List of tasks
**a.** In the comment thread about rural voters, to which state did the commenter who grew up in the South move?
**b.** List every distinct username that appears in the comment thread about rural voters.
**c.** Carry on the comment thread about rural voters from where it stops.
━━━ Excerpt to read ━━━
And how do you expect people to do that exactly? Move to the city with what money? Start new businesses with what money?

[–] AA5B@lemmy.world 1 points 7 months ago (1 children)

I’m not claiming it’s easy or fun, but trying anything is more likely to work than just digging in your heels. Trying anything is more likely to work than falling for some grifter bs’ing you. Facing reality and at least looking for ways to overcome or listening to others ideas is more likely to work than hiding from reality.

Maybe this is just the usual media rage bait, but every time I read about such an area voting for someone just to throw a monkey wrench in the works to hurt others too or someone conservative ready to try the same things that haven’t worked before or someone promising the stars without a space program, I have to think a lot of this is self-inflicted. Every time you cut investments in education or science, or the environment, it’s self-inflicted, every time you want to cut safety nets when you or your neighbors are likely to need a hand up at some point, youre hurting yourself. Most importantly, every time you reject new technology, new businesses, new attempts to help your future, because the old isn’t serving you well, it’s self-inflicted.

I’m sure I’m getting it wrong since i can’t walk in their shoes but I know my area has lots of advantages, and many are our choices, our attitudes, our votes, our investments. Why does it seem like some people use their choices, votes, attitudes only to hurt or limit themselves?

[–] HawlSera@lemm.ee 1 points 7 months ago

Yeah, but... what options do these people have outside of Vote Blue and hope some social program opens up to lift them out? One that's meant to target poor people in the city and not necessarily the rural area.

[–] Buelldozer 9 points 7 months ago

WOW

As a former Republican who lives deep in MAGA territory that article resonates so hard I'm sure a nearby Geologist just looked at their seismograph in alarm.

Wow, just...wow.

[–] Cryophilia@lemmy.world 1 points 7 months ago

That's such an excellent article. I have it bookmarked. I grew up in the South, moved to California, and it's spot on.

[–] HawlSera@lemm.ee 0 points 7 months ago

This basically hits the nail on the head.
━━━ Data extracts ━━━
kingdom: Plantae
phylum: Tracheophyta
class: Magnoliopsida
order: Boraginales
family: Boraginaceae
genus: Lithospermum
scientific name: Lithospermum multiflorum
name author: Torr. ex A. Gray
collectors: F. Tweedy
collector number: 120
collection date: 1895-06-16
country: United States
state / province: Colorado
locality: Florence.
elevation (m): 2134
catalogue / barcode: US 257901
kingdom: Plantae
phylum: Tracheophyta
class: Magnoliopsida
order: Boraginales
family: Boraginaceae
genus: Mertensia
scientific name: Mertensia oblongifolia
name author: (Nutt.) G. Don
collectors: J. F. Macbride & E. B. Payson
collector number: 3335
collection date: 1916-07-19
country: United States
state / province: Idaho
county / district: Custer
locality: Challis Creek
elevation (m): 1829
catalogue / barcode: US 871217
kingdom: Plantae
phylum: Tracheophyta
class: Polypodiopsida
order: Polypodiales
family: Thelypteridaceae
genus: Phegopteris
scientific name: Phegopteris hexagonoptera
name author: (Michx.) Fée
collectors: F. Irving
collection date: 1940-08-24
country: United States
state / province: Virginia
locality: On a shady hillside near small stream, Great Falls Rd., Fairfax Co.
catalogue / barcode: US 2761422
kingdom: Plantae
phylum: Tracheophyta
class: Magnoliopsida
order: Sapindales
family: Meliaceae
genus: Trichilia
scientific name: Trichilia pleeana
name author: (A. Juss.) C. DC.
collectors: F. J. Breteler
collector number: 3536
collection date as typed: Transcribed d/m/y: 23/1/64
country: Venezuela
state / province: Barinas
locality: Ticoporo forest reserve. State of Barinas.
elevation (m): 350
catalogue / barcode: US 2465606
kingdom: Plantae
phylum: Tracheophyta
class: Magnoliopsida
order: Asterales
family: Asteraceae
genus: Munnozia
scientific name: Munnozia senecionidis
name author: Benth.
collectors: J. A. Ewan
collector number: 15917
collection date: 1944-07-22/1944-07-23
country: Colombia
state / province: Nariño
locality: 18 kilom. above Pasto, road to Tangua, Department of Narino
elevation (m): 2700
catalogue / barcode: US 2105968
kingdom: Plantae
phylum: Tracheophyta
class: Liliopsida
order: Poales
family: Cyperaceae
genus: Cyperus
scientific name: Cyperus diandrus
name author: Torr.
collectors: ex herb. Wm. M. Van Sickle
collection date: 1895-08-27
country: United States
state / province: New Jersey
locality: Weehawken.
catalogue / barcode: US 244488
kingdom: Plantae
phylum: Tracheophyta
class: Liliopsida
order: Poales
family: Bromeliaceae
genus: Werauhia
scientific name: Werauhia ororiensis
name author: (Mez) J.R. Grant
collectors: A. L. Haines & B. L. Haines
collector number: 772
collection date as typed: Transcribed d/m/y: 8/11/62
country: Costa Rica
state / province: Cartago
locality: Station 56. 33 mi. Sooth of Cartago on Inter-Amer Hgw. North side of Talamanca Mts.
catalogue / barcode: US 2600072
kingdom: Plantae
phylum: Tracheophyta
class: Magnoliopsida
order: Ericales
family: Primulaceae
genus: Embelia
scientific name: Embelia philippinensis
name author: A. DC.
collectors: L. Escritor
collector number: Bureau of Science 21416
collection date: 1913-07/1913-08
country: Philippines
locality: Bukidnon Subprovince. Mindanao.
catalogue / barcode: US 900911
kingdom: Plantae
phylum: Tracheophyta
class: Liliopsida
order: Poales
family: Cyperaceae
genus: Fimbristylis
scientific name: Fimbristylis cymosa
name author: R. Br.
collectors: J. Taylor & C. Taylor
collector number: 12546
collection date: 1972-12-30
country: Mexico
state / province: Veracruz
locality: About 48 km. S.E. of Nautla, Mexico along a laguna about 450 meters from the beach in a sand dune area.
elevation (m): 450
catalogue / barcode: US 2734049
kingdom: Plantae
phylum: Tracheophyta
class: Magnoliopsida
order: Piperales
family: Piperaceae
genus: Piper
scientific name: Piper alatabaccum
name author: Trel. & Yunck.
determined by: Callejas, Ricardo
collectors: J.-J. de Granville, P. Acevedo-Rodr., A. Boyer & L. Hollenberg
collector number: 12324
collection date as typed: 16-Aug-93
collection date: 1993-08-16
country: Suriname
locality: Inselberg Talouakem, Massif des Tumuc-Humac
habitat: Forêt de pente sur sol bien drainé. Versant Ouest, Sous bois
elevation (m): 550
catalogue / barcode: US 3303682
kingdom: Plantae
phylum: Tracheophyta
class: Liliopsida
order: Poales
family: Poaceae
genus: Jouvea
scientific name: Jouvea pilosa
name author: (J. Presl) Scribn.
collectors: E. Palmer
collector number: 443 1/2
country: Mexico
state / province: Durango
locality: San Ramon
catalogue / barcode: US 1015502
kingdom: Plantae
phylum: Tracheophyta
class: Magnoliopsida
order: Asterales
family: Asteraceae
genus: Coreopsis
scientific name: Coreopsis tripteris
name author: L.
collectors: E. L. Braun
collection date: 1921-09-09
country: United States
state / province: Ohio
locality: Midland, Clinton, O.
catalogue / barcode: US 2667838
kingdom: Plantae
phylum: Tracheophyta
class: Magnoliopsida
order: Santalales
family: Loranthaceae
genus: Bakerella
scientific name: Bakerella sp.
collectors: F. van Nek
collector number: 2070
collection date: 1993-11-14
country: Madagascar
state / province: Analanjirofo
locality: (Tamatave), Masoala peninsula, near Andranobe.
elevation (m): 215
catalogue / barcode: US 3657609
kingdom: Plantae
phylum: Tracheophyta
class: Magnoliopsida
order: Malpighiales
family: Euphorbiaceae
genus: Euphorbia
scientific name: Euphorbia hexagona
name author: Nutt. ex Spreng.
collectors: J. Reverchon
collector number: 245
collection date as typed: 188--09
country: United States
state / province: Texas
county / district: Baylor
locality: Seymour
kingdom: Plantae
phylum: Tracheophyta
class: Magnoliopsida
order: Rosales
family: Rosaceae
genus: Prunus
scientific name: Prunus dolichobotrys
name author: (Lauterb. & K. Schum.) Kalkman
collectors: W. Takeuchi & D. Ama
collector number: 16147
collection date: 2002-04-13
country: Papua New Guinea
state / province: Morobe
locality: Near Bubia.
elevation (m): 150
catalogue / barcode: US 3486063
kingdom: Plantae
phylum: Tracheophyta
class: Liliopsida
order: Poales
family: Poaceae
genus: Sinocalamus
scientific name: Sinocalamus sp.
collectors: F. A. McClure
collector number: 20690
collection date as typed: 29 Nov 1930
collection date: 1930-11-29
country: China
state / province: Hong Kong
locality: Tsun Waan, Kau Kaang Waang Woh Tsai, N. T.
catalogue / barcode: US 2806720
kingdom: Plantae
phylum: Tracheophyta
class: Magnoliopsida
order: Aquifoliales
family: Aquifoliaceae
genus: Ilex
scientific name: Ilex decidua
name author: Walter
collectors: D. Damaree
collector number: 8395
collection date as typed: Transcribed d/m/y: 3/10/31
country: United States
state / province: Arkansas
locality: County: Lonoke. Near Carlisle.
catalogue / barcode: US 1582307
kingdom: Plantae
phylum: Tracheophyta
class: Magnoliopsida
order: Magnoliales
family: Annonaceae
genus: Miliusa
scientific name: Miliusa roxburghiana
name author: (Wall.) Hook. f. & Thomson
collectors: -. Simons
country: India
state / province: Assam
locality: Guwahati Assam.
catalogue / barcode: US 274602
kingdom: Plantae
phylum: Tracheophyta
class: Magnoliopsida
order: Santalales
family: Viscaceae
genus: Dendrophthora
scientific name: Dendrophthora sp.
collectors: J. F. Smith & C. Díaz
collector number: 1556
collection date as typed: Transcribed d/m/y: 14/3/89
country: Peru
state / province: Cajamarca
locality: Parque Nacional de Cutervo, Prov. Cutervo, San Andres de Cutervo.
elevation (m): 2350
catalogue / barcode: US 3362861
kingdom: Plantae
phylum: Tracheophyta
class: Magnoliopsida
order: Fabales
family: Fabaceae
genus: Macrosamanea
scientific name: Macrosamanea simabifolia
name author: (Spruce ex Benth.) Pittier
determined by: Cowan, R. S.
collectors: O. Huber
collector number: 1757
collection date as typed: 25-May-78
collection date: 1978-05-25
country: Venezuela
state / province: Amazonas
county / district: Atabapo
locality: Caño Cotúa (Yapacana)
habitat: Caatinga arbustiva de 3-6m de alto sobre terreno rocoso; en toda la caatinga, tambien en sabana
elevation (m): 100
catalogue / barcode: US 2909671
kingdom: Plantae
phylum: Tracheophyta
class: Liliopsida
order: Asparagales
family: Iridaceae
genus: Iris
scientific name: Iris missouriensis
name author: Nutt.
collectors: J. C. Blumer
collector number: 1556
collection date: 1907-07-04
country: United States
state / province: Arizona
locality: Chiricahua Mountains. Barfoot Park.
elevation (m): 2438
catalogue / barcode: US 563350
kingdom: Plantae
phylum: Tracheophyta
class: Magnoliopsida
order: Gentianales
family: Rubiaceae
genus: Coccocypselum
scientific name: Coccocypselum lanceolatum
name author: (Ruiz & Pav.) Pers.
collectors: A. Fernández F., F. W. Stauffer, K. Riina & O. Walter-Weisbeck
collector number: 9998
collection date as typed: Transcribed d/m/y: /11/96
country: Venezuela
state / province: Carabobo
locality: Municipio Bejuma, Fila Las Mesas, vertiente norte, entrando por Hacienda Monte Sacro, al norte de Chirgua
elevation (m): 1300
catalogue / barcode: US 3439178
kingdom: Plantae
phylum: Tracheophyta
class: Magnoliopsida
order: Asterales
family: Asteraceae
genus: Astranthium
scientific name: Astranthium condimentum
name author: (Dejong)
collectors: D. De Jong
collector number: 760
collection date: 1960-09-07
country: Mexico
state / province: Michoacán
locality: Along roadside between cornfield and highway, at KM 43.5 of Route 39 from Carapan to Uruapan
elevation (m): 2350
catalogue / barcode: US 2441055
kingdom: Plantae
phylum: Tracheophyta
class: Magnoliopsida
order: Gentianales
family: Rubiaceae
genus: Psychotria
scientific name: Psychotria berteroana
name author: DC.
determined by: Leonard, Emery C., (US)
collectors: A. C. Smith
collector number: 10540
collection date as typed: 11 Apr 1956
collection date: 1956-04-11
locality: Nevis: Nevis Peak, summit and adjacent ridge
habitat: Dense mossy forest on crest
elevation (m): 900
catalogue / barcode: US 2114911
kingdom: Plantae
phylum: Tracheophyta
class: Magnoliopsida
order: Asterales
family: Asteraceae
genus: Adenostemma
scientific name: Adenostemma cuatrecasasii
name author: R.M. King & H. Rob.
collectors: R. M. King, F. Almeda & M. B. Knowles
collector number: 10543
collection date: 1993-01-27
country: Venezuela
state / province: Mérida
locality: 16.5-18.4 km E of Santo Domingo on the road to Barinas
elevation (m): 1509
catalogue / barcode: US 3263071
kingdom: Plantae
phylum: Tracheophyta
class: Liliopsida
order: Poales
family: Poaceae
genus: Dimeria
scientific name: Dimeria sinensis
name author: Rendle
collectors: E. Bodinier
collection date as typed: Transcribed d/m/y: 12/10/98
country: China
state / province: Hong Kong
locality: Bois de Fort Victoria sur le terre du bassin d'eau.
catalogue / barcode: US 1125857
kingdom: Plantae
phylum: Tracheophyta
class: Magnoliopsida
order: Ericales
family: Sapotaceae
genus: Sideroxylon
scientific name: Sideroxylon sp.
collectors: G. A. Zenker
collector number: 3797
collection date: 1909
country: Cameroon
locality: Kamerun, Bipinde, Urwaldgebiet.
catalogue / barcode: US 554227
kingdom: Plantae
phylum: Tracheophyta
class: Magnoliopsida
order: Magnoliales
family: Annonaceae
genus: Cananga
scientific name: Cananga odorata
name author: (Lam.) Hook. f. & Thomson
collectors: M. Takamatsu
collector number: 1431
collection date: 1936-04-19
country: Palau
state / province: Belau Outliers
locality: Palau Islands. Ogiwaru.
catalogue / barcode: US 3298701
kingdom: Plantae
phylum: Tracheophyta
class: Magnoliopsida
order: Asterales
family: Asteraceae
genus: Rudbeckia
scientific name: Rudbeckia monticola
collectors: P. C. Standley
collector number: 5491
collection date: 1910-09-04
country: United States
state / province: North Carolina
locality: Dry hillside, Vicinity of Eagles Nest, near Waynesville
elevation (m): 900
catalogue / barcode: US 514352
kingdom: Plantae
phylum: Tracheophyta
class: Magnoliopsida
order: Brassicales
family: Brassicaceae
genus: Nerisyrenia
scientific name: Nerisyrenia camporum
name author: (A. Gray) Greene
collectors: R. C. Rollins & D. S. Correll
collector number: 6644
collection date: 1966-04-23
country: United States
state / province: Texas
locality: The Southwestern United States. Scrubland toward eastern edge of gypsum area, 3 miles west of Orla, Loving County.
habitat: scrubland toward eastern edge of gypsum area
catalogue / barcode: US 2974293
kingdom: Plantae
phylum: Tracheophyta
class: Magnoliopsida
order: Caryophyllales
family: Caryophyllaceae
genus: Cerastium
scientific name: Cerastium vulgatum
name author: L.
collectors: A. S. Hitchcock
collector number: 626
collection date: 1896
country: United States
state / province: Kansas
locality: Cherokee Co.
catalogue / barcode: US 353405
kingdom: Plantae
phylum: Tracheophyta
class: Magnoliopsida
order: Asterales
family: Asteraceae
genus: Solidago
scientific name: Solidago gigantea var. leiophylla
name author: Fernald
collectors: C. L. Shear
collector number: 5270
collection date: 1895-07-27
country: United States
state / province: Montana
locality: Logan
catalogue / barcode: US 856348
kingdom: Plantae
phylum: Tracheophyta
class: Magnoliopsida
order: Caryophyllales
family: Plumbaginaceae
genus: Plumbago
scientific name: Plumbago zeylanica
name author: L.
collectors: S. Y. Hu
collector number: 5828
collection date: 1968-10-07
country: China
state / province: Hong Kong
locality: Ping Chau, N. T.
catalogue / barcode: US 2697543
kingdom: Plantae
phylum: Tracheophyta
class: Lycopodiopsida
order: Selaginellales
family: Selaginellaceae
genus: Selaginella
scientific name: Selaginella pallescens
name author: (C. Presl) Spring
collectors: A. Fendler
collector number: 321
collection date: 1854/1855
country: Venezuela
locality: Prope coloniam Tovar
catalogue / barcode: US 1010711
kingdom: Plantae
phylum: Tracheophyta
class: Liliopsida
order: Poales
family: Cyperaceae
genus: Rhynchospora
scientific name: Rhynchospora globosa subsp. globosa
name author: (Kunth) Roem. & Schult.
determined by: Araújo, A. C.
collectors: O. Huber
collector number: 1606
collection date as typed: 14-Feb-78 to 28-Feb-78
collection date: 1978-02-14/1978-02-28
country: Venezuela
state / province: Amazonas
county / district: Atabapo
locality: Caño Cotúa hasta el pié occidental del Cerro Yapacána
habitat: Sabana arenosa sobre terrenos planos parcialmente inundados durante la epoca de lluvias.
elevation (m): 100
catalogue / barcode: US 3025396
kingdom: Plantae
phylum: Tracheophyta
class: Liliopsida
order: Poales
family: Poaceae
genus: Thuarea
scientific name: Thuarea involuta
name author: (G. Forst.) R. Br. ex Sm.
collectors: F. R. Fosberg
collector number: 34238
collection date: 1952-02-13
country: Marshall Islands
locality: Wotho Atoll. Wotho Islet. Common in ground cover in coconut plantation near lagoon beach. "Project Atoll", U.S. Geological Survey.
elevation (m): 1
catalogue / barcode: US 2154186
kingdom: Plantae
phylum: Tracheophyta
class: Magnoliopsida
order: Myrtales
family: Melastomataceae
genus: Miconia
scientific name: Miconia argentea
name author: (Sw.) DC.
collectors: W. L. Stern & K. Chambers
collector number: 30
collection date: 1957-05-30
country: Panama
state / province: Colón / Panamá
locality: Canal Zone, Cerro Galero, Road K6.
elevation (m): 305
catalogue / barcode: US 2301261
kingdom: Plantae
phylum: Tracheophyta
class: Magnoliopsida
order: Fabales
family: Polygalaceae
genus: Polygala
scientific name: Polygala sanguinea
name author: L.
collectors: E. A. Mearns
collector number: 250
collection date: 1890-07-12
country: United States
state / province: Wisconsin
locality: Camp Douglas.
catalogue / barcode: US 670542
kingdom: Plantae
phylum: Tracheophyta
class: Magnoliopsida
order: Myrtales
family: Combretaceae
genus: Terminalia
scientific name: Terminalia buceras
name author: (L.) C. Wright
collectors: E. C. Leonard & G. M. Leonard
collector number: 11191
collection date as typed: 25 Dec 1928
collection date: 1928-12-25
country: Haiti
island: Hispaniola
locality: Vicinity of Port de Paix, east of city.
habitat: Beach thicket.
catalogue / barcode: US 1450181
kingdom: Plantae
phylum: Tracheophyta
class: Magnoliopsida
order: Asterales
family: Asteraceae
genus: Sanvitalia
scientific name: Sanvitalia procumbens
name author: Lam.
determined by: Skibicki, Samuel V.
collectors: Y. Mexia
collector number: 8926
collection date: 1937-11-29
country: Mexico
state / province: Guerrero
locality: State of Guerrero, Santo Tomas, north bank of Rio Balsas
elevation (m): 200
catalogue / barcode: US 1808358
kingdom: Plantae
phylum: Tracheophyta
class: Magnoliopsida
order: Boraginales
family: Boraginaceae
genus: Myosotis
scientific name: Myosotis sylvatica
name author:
━━━
Task results
**a.** California.

**b.**
AA5B@lemmy.world
HawlSera@lemm.ee
Buelldozer
Cryophilia@lemmy.world

**c.**
[–] slumlordthanatos@lemmy.world 6 points 7 months ago

Republicans have a huge and extensive propaganda network that feeds their constituents a steady stream of misinformation, fear, hatred, intolerance, and ignorance. Fox News primes them, Republicans parrot Fox or whatever right-wing news outlet people get their news from, and get elected because most people don't have the media literacy to see that they're being lied to.

We can't reason with them, because they live in a world that has been carefully crafted to keep them compliant. The only way to fix this is to break the GOP's propaganda machine. Until we can do that, they are lost to us.

[–] shikitohno@lemm.ee 5 points 7 months ago

I don't know if there's a single reason, but I would suspect a large part of it is that the alternative is giving in and conceding on pretty much everything. Sure, there's a possibility that if they suddenly started voting for Democrats, they might see some more funding sent their way, more programs to help them get by, or possibly even create jobs. It doesn't seem too likely they'll be the same old jobs that used to sustain those rural towns, though. They also won't be able to dominate the discourse of the party with a worldview built around Evangelical Christianity. That's going to mean just flat out giving up on a lot of the culture war battles they're fighting via the GOP at the moment. I don't see them getting the Democrats to walk back support for gay rights, for example. A lot of the anti-immigrant rhetoric basically just has to die off, or else urban Democratic voters will not support them.

For me, the real question is why they think they should be able to hold the vast majority of the population to their decidedly minority views? I'm sympathetic to wanting to be able to live the way you and your family have for generations, but there's no bringing that back at this point, so they need to try something new.

[–] HawlSera@lemm.ee 3 points 7 months ago

The republicans convince their constituents that as bad as things are now, they can easily get worse, and these are people who have lived in shit so long they literally cannot envision anything better.